**What the task requires:** Write out every record below exactly, leaving the pictures out.

Transcribed page contents:
******************************
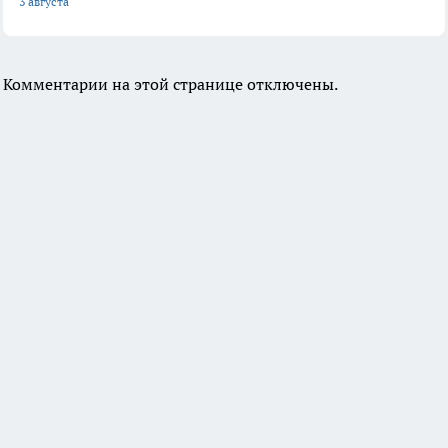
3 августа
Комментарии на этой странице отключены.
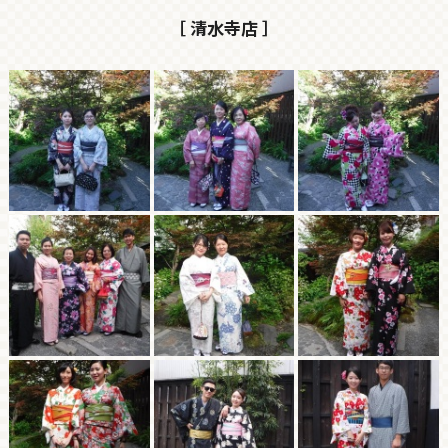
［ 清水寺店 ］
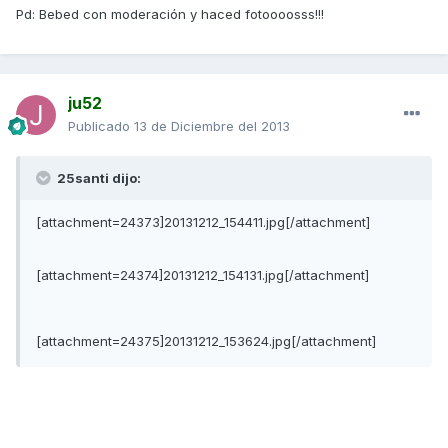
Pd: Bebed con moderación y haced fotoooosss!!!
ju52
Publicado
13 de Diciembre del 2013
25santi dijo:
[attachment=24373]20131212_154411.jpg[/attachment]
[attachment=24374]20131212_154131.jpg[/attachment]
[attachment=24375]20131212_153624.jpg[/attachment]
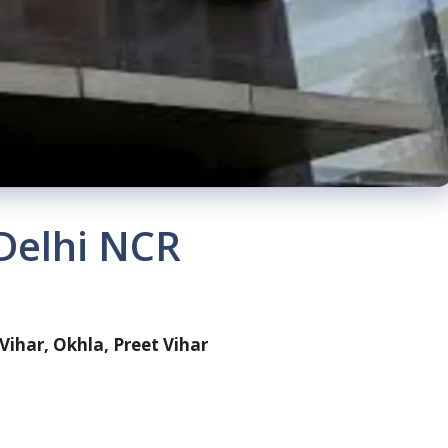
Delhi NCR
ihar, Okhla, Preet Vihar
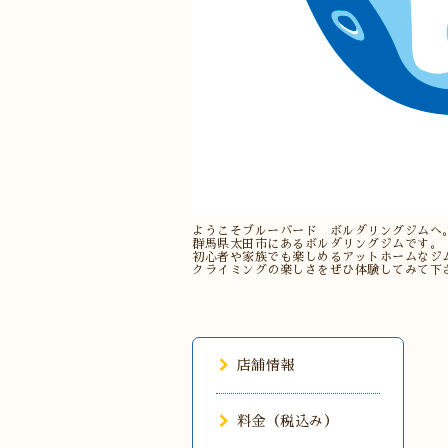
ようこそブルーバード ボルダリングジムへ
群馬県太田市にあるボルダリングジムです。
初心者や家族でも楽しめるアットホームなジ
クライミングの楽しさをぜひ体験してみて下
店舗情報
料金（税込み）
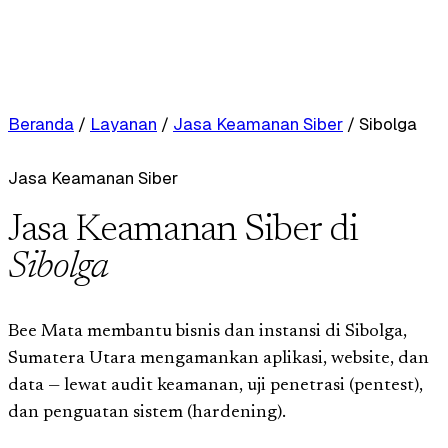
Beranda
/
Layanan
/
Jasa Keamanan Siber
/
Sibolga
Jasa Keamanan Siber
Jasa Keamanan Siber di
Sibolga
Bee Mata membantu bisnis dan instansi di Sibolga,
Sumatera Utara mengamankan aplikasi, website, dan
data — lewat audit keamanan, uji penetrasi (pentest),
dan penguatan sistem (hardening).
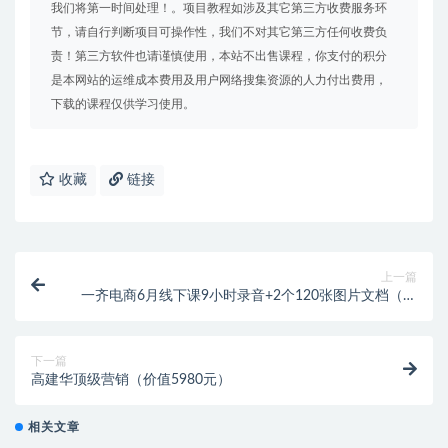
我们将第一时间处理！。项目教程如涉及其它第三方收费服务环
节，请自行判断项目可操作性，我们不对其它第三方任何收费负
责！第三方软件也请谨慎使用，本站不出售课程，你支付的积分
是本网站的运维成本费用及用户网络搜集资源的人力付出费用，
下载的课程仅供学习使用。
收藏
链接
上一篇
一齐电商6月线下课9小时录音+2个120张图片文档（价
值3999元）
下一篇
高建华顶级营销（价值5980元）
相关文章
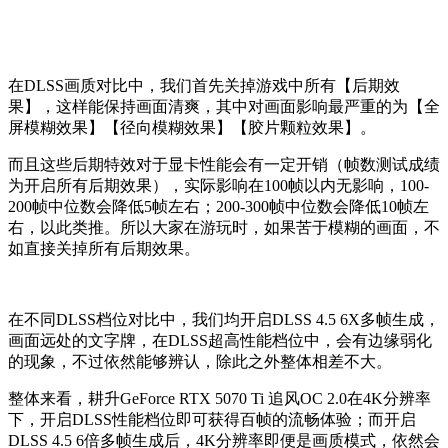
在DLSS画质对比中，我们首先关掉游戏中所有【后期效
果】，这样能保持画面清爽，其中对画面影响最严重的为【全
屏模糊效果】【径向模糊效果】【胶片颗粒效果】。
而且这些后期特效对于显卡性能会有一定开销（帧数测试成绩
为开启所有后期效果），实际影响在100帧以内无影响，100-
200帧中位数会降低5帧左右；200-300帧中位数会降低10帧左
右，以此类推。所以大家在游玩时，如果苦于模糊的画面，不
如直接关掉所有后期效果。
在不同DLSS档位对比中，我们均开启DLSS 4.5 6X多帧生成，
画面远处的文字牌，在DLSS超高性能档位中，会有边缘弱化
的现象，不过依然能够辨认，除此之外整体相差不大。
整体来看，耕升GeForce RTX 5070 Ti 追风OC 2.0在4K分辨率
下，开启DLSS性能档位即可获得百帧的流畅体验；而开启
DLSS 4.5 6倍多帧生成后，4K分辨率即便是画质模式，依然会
******************************
**Solved problem:**
3 августа
Комментарии на этой странице отключены.
［ 清水寺店 ］
Pd: Bebed con moderación y haced fotoooosss!!!
ju52
Publicado
13 de Diciembre del 2013
25santi dijo:
[attachment=24373]20131212_154411.jpg[/attachment]
[attachment=24374]20131212_154131.jpg[/attachment]
[attachment=24375]20131212_153624.jpg[/attachment]
Delhi NCR
ihar, Okhla, Preet Vihar
ようこそブルーバード ボルダリングジムへ
群馬県太田市にあるボルダリングジムです。
初心者や家族でも楽しめるアットホームなジ
クライミングの楽しさをぜひ体験してみて下
店舗情報
料金（税込み）
Beranda
/
Layanan
/
Jasa Keamanan Siber
/
Sibolga
Jasa Keamanan Siber
Jasa Keamanan Siber di
Sibolga
Bee Mata membantu bisnis dan instansi di Sibolga,
Sumatera Utara mengamankan aplikasi, website, dan
data — lewat audit keamanan, uji penetrasi (pentest),
dan penguatan sistem (hardening).
我们将第一时间处理！。项目教程如涉及其它第三方收费服务环
节，请自行判断项目可操作性，我们不对其它第三方任何收费负
责！第三方软件也请谨慎使用，本站不出售课程，你支付的积分
是本网站的运维成本费用及用户网络搜集资源的人力付出费用，
下载的课程仅供学习使用。
收藏
链接
上一篇
一齐电商6月线下课9小时录音+2个120张图片文档（价
值3999元）
下一篇
高建华顶级营销（价值5980元）
相关文章
在DLSS画质对比中，我们首先关掉游戏中所有【后期效
果】，这样能保持画面清爽，其中对画面影响最严重的为【全
屏模糊效果】【径向模糊效果】【胶片颗粒效果】。
而且这些后期特效对于显卡性能会有一定开销（帧数测试成绩
为开启所有后期效果），实际影响在100帧以内无影响，100-
200帧中位数会降低5帧左右；200-300帧中位数会降低10帧左
右，以此类推。所以大家在游玩时，如果苦于模糊的画面，不
如直接关掉所有后期效果。
在不同DLSS档位对比中，我们均开启DLSS 4.5 6X多帧生成，
画面远处的文字牌，在DLSS超高性能档位中，会有边缘弱化
的现象，不过依然能够辨认，除此之外整体相差不大。
整体来看，耕升GeForce RTX 5070 Ti 追风OC 2.0在4K分辨率
下，开启DLSS性能档位即可获得百帧的流畅体验；而开启
DLSS 4.5 6倍多帧生成后，4K分辨率即便是画质模式，依然会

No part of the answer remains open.